『Vol』2 以文社

 すでに入手していたものの、前の件もあるし、なんかね。
 でも、前にも増して、微温的なんだよね。案外。


労働倫理的反論(別の箇所にて、「労働倫理にもとづく「働かないのにお金もらっていいの?」感や「働かざる者食うべからず」説」と説明。以上、引用者註)に関しては、ベーシック・インカムはあくまでも「労働と所得を切り離す」だけであり、「労働を否定する」ものではなく、したがって「ベーシック・インカムをもらったら人は働かなくなるので良くない」という主張には説得力がない。「働かずにお金をもらうなんて」という感覚に対しては、「われわれは、かりに賃労働に従事していなくてもあらゆる場面で労働している(例:出産、育児、家事等々、賃金を支払われない再生産労働など)」という反論が成り立つ。(Wikipediaの記述より) 

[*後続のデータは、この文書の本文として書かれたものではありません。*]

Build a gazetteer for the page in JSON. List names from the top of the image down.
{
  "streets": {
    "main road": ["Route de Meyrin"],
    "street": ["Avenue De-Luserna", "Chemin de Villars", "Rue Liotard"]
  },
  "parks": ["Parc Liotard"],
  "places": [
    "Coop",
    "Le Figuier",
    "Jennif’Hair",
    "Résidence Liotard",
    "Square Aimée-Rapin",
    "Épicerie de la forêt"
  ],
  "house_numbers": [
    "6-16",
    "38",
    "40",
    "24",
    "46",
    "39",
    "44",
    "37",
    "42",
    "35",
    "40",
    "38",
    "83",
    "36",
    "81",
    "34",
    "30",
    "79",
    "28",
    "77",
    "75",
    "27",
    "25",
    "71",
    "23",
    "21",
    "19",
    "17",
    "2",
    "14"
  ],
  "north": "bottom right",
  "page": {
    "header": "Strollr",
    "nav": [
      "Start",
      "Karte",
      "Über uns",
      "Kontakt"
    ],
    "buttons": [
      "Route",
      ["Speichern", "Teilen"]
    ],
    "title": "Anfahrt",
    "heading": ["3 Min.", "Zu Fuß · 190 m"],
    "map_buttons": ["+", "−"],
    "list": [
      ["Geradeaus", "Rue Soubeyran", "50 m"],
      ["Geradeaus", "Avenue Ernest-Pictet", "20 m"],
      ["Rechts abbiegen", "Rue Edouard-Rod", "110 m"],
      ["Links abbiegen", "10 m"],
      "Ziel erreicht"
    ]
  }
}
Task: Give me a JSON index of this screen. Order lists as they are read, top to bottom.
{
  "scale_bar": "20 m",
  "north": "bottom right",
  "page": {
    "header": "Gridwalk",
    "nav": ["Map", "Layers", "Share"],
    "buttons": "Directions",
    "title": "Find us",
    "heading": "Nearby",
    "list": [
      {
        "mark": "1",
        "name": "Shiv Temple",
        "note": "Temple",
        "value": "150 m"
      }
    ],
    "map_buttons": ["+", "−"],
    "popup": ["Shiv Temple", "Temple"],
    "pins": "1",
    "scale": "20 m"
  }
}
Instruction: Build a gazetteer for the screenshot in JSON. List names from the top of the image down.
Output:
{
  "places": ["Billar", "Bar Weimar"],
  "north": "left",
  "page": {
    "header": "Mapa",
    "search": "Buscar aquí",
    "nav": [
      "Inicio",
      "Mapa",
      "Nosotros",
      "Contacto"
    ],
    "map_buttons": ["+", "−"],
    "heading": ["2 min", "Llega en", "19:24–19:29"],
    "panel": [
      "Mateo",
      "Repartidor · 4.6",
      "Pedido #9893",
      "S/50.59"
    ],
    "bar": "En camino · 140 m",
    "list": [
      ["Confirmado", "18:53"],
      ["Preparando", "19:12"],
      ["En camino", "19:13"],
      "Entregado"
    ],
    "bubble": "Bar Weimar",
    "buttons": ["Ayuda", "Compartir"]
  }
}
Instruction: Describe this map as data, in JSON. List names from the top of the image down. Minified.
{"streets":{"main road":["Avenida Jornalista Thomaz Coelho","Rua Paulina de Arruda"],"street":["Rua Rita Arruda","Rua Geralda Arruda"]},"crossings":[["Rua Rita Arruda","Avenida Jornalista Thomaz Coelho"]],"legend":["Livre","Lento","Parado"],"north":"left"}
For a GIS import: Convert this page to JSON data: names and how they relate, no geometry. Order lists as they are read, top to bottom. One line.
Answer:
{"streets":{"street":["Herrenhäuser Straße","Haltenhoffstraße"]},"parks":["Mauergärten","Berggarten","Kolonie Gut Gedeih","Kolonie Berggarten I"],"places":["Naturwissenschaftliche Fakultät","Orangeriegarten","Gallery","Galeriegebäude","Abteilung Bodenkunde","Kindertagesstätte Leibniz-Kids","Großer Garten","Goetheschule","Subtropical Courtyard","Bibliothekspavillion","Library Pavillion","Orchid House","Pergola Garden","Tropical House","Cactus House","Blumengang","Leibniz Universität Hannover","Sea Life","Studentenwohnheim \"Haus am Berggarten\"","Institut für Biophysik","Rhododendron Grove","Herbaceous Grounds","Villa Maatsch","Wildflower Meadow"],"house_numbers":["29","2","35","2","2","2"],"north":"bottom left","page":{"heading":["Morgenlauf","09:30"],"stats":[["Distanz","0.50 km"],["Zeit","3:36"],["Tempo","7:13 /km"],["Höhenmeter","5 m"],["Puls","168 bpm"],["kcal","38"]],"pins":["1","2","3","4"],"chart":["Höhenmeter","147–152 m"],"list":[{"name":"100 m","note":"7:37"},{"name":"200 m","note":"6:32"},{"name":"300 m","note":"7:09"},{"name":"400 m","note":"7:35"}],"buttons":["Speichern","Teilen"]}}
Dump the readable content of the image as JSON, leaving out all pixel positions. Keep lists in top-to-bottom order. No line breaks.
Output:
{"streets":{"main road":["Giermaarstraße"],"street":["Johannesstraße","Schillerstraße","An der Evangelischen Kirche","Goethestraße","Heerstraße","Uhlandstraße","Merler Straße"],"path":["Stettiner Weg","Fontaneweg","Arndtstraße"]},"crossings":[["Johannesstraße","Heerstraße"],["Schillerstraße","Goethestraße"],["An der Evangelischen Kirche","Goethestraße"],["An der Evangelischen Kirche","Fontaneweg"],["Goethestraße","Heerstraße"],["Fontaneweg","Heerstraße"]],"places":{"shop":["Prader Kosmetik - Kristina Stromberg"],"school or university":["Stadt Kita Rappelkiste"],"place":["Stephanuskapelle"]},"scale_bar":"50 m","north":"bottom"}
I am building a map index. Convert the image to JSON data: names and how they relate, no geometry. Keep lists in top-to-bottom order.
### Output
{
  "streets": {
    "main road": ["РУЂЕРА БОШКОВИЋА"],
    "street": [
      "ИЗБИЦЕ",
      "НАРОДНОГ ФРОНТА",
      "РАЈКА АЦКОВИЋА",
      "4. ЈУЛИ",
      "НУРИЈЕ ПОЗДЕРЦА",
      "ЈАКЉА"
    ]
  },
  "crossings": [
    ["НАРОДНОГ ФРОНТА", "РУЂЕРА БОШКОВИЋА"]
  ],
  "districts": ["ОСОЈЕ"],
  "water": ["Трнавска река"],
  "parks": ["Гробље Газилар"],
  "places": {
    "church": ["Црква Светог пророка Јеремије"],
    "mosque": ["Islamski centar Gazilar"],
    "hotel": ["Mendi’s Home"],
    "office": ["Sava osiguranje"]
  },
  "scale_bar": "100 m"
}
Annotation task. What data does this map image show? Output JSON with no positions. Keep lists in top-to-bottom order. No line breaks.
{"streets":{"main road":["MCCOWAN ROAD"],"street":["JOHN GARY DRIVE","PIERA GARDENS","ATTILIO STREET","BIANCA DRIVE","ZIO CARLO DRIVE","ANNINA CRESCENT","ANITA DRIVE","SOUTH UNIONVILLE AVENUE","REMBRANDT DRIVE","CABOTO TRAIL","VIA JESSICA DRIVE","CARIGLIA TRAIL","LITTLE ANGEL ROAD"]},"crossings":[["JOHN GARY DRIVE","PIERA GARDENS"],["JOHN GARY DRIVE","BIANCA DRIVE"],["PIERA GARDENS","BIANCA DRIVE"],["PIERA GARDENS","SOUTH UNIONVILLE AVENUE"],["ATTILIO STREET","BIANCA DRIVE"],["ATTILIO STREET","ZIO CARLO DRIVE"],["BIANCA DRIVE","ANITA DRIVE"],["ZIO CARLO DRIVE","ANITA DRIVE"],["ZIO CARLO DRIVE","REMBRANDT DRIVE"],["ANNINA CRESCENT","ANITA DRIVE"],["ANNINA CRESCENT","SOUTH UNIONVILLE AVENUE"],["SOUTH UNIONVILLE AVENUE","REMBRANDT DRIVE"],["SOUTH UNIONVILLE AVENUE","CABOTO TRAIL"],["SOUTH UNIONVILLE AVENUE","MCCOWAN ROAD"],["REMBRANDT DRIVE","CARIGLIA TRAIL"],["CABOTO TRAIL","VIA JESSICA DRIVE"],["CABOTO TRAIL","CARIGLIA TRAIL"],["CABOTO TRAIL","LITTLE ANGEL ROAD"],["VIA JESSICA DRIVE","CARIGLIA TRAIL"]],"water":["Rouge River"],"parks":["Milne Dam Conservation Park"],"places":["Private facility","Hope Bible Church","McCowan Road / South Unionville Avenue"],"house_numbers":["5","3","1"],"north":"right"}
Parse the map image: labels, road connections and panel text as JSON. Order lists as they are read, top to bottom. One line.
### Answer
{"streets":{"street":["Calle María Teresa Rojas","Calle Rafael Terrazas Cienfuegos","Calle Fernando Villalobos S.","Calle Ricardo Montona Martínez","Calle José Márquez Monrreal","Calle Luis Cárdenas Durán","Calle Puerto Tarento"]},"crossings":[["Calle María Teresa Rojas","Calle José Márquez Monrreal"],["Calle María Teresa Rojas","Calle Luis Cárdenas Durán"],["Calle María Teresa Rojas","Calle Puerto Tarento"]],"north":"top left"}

 しかし、これに関して議論を深めるほど、「労働と所得を切り離す」ことに懸命になるあまり、労働の否定となっている。あ、もとい、商品なしに生活できない現代社会の労働を否定している。ハナ・アレントの引用を介して、いつの間にか、商品との関わりの未成熟な古代社会の論理を挿入する。これが彼ら側からの政治的な作為である。批判者の契約関係の拘泥を迎え撃つための援軍として、シャドウワークを差し向けておきながら、イリイチの所見に一顧もないのは、現代に立脚した上で思考した彼の態度そのものがお気に召さないからなのか。